Yule Traditions - pagan and religious



Yule Traditions - pagan and religious

Supernatural Christmas Eve

No time is so charged with the supernatural as Christmas Eve. This is no doubt connected with the church having hallowed December 24-5 above all other days - and moving the pagan yule traditions to those dates. And yet the majority of the beliefs associated with the Christmas night show a large mixture of paganism.

First, there is the idea that at midnight on Christmas Eve the animals have the power of speech. The superstition exists in various parts of Europe, though no one can hear the beasts talk with impunity.

Then there is a widespread idea that at midnight on Christmas Eve all water turns to wine.

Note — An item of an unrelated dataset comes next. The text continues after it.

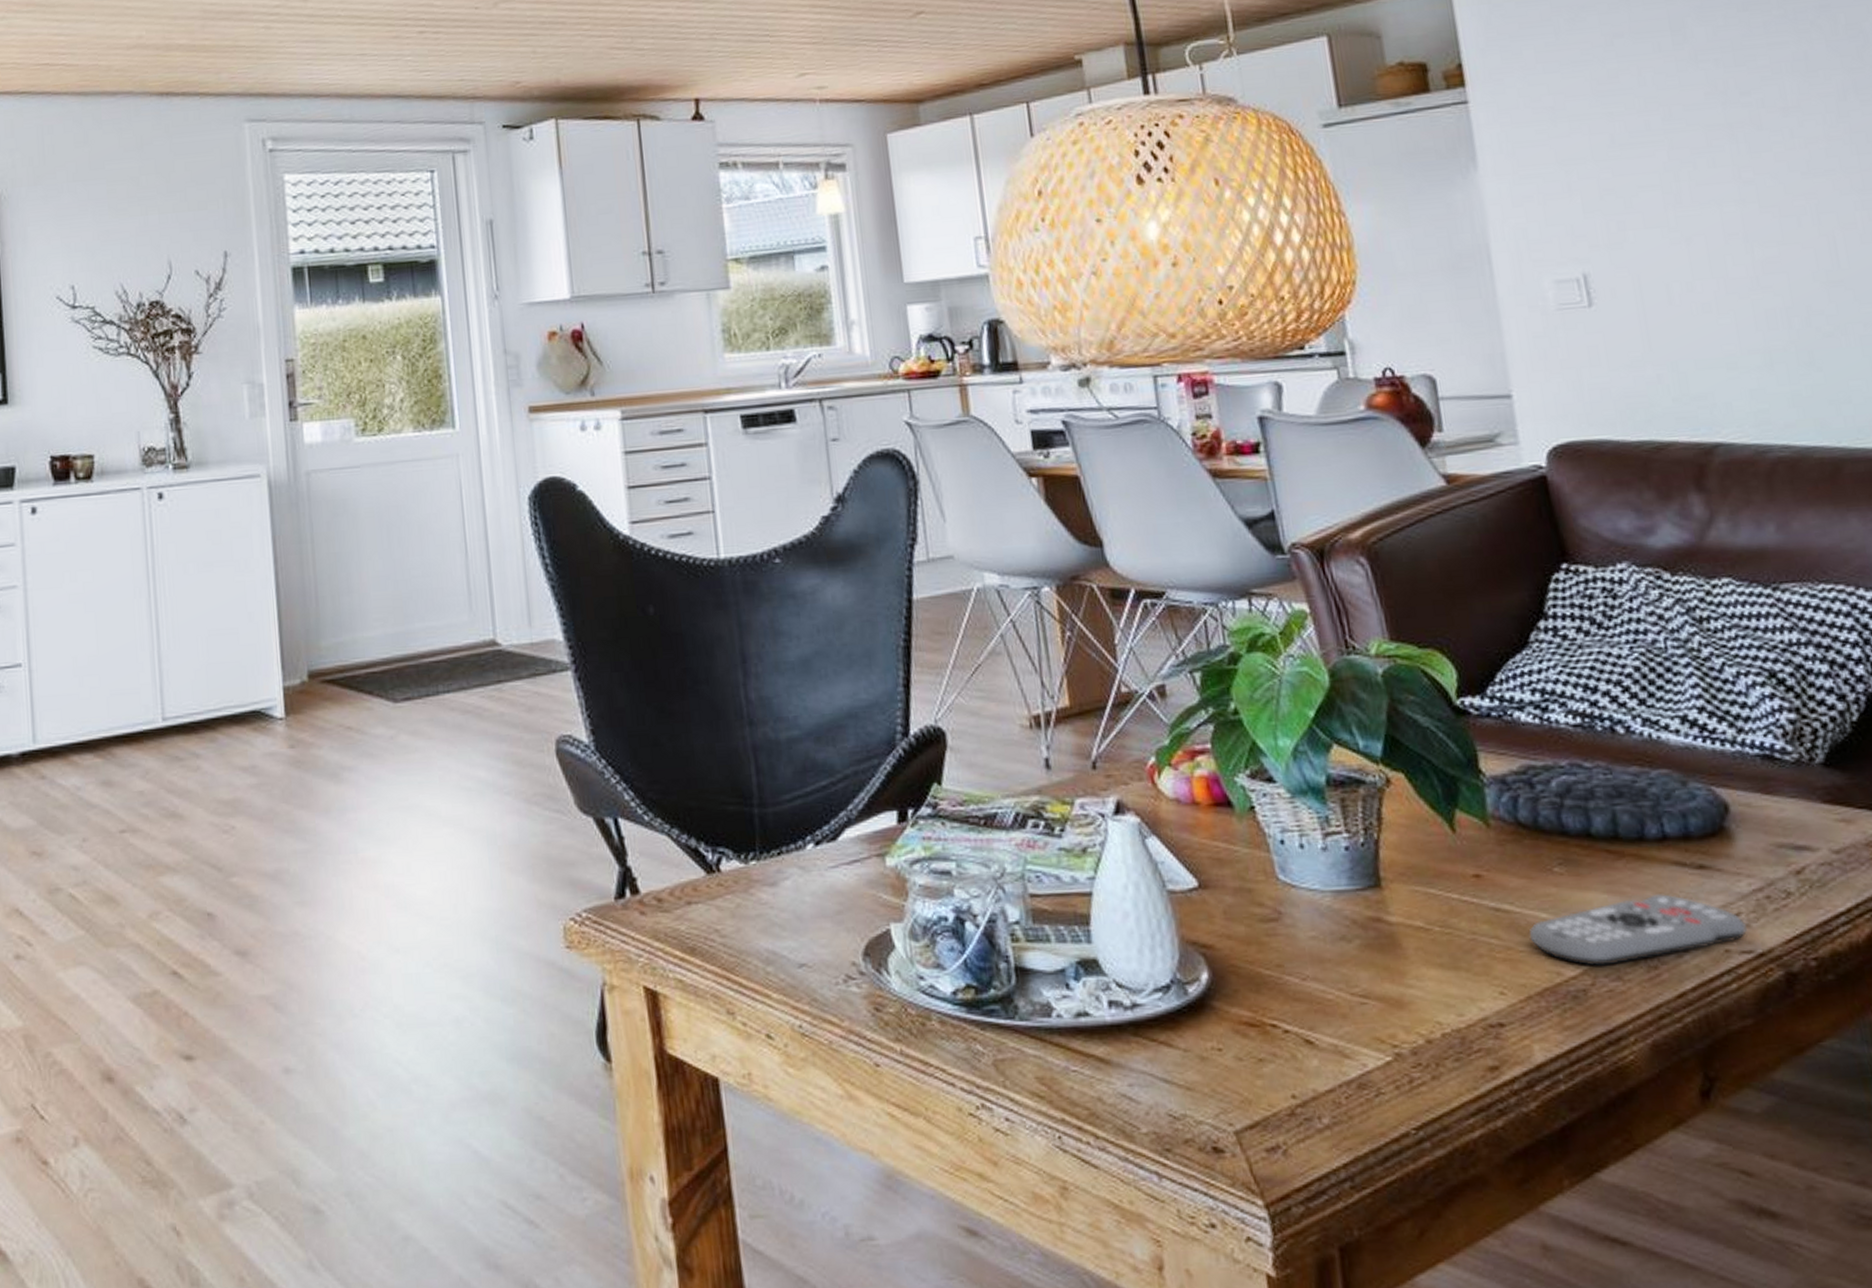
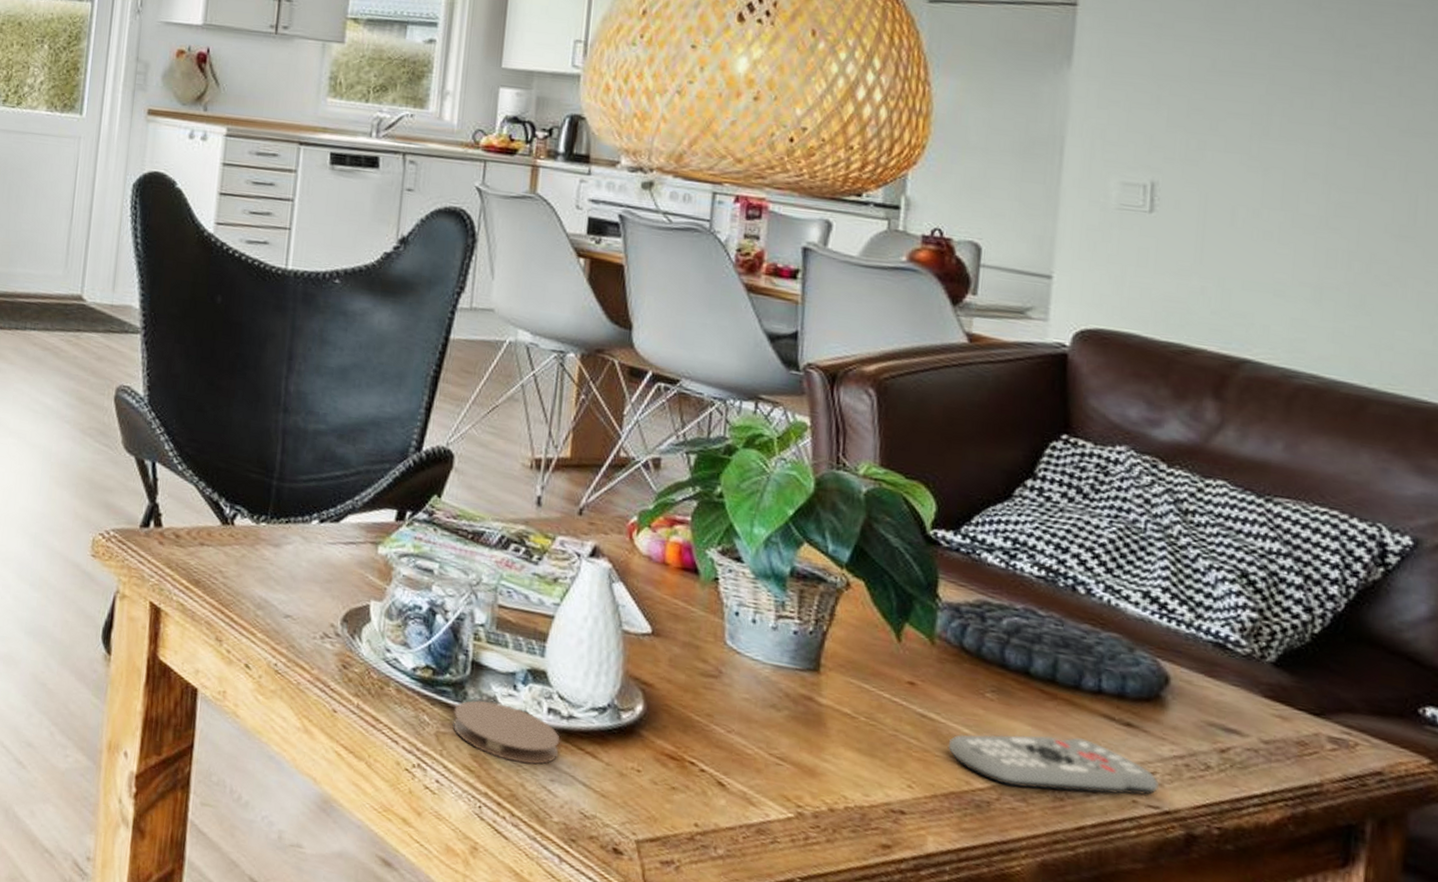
coaster: none [1007,1009,1132,1075] -> present [452,700,560,765]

In Scandinavian countries the simple folk had a vivid sense of the nearness of the supernatural on Christmas Eve. Yule night no one should go out, for he might meet uncanny beings of all kinds. In Sweden there is a tradition that says the Trolls are believed to celebrate Christmas Eve with dancing and revelry.

“On the heaths witches and little trolls ride, one on a wolf, another on a broom or a shovel, to their assemblies, where they dance under the stones… In the mount are to be heard mirth and music, dancing and drinking. On Christmas morn, between cock-crow and daybreak, it is highly dangerous to be abroad.”

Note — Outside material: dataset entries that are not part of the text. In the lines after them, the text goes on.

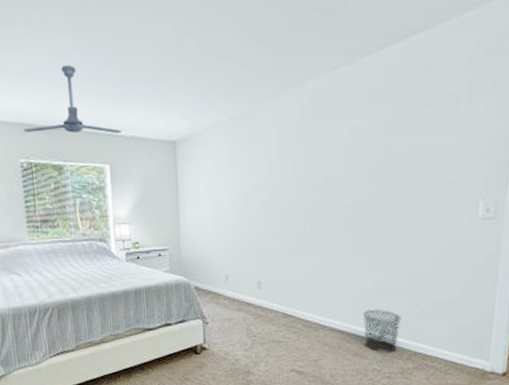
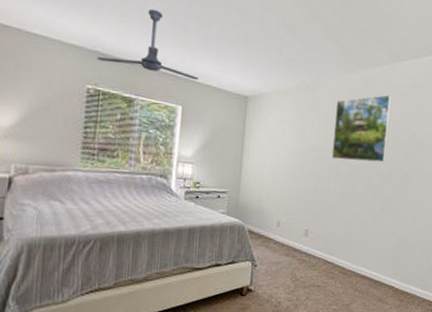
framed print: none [280,105,355,198] -> present [331,94,392,163]
waste bin: present [362,308,402,353] -> none [387,260,416,299]

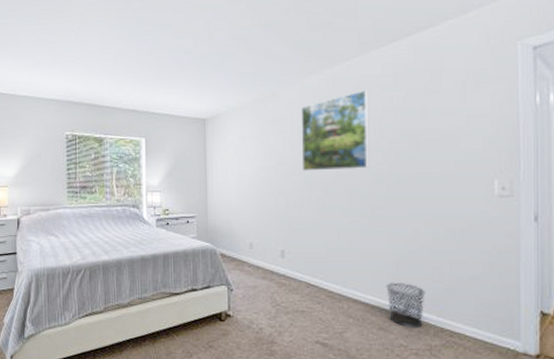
ceiling fan: present [96,9,198,81] -> none [71,53,157,112]
waste bin: none [387,260,416,299] -> present [386,282,426,328]

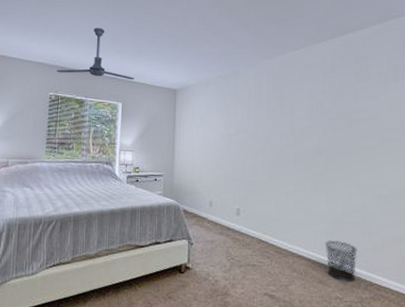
ceiling fan: none [71,53,157,112] -> present [56,27,134,80]
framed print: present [301,90,370,171] -> none [256,75,312,140]

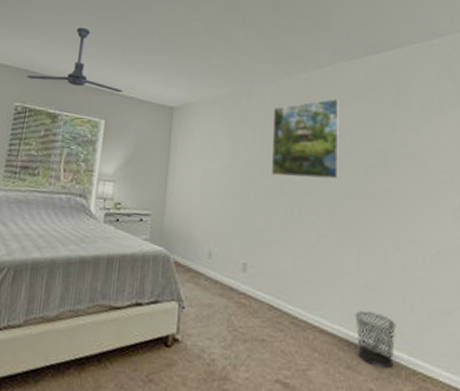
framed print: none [256,75,312,140] -> present [271,98,341,179]

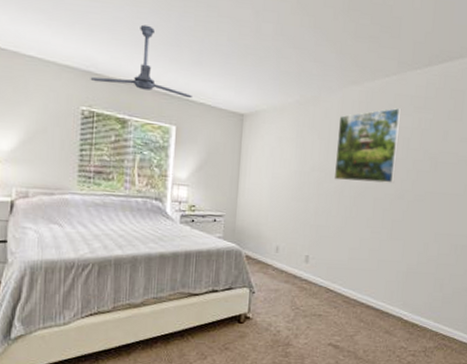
waste bin: present [355,310,396,369] -> none [395,290,428,332]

Christmas Eve is also the time when the dead revisit their old homes, according to Scandinavian folk beliefs. The living prepared for their coming with mingled dread and desire to make them welcome. When the Christmas Eve festivities were over, and everyone had gone to rest, the parlor was left tidy and adorned, with a great fire burning, candles lighted, the table covered with a festive cloth and plenty-fully spread with food, and a jug of Yule ale ready. Sometimes there was a mixture of beliefs; it could be that they expected the Trolls or the folk from the netherworld.

Yule Traditions

It is difficult to say whether the other supernatural beings – their name is legion – who in Norway, Sweden, Denmark, and Iceland are believed to come out of their underground hiding places during the long dark Christmas nights, were originally ghosts of the dead. These beliefs change over time. The tendency is now strongly against the derivation of all supernatural beings from ancestor-worship. Elves, trolls, dwarfs, witches, and other uncanny folk – the beliefs about their Christmas doings are many – shrouded in the mist of time.

In one part of Norway it used to be believed that on Christmas Eve, at rare intervals, the old Norse gods made war on Christians, coming down from the mountains with great blasts of wind and wild shouts, and carrying off any human being who might be about. In one place the memory of such a visitation was recounted in the nineteenth century. The people were preparing for their festivities, and then suddenly from the mountains came warning sounds. “In a second the air became black, peals of thunder echoed among the hills, lightning danced about the buildings, and the inhabitants in the darkened rooms heard the clatter of hoofs and the weird shrieks of the hosts of the gods.”

Yule Traditions

The Scandinavian countries, Protestant though they are, have retained many of the outward forms of Catholicism, and the sign of the cross is often used as a protection against uncanny visitors. The cross – perhaps it was originally Thor’s hammer – is marked with chalk or tar or fire upon doors and gates, is formed of straw or other material and put in stables and cow houses, or is smeared with the remains of the Yule candle – it is in fact displayed at every point open to attack by the spirit of darkness.